**** Texto de la página ****

Para tomar esa difícil decisión, a fines de 2006, Patricia había tenido que enfrentarse a sus propios prejuicios, así como a la gran expectativa de sus padres de tener una hija universitaria. “Yo tenía el estigma de que no podía estudiar en un instituto, y los papás suelen tener ese prejuicio superlatente. Mis padres siempre me mentalizaron: tú eres buena, tienes cabeza para la universidad. Es complejo. Desde chico te mentalizan de que tienes que ir por cierto camino”, cuenta.
Su padre no le habló por un mes. Sin posibilidad de becas, trabajó ocho meses para juntar el dinero y entrar al DuocUC a estudiar Diseño de Vestuario. Entonces, su camino se hizo directo. Terminó la carrera en apenas cuatro años y en 2011 comenzó a trabajar en la empresa de zapatos Guante. Hoy es la jefa de la sección, y está convencida de que la universidad no es más que una alternativa de estudio entre las muchas posibles.

****

_Tareas pendientes_
**A.** Por favor, resume en dos oraciones el relato sobre Patricia.
**B.** En el relato sobre Patricia, ¿durante cuánto tiempo no le habló su padre?
**C.** Prosigue el relato sobre Patricia a partir de su última oración.

**** Datos de origen ****

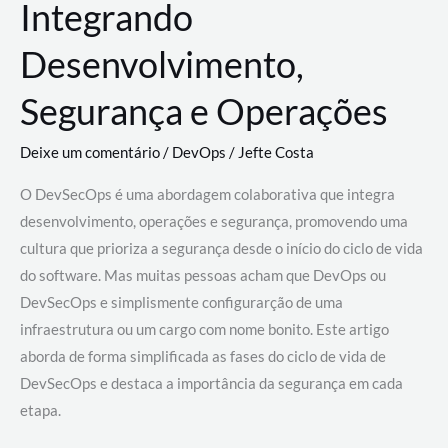
Integrando
Desenvolvimento,
Segurança e Operações
Deixe um comentário
/
DevOps
/
Jefte Costa
O DevSecOps é uma abordagem colaborativa que integra
desenvolvimento, operações e segurança, promovendo uma
cultura que prioriza a segurança desde o início do ciclo de vida
do software. Mas muitas pessoas acham que DevOps ou
DevSecOps e simplismente configurarção de uma
infraestrutura ou um cargo com nome bonito. Este artigo
aborda de forma simplificada as fases do ciclo de vida de
DevSecOps e destaca a importância da segurança em cada
etapa.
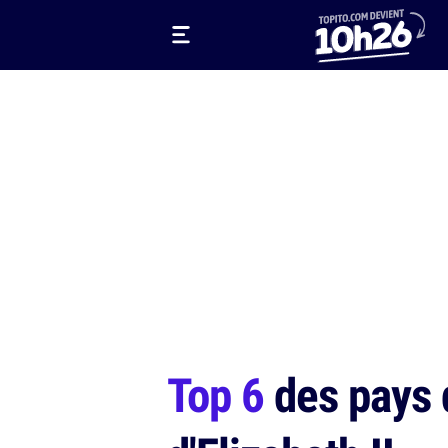
Top 6
des pays q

****

_Tareas resueltas_
**A.** A fines de 2006, tras enfrentarse a sus propios prejuicios y a la expectativa de sus padres de tener una hija universitaria, Patricia trabajó ocho meses sin posibilidad de becas para entrar al DuocUC a estudiar Diseño de Vestuario. Terminó la carrera en cuatro años, en 2011 empezó a trabajar en la empresa de zapatos Guante, donde hoy es la jefa de la sección, y está convencida de que la universidad es solo una alternativa de estudio entre muchas.

**B.** Durante un mes.

**C.**
Pero según Claudio Castro, experto de la Universidad de Chile, la idea de que la universidad es el único camino posible está muy difundida en todos los estratos de la sociedad chilena. “La gente asocia educación superior a universidad. Y los estudiantes, por sus altas expectativas, entran a universidades que no les piden puntaje, se endeudan, y a mitad de camino desertan, porque no era lo que buscaban” señala. “Ese mismo estudiante, entrando a un centro de formación técnica, probablemente hubiera pagado menos, terminado la carrera y tenido un trabajo rentable”.
Para Marcelo Martínez, doctor en Antropología y experto en inclusión de la USACh, el motivo de esta deformación tiene menos que ver con el sueldo que con lo que representa el título universitario en el imaginario social chileno. “Se está produciendo un proceso de inflación educacional, porque el título universitario en la sociedad chilena indudablemente tiene un valor simbólico muy importante”, asegura.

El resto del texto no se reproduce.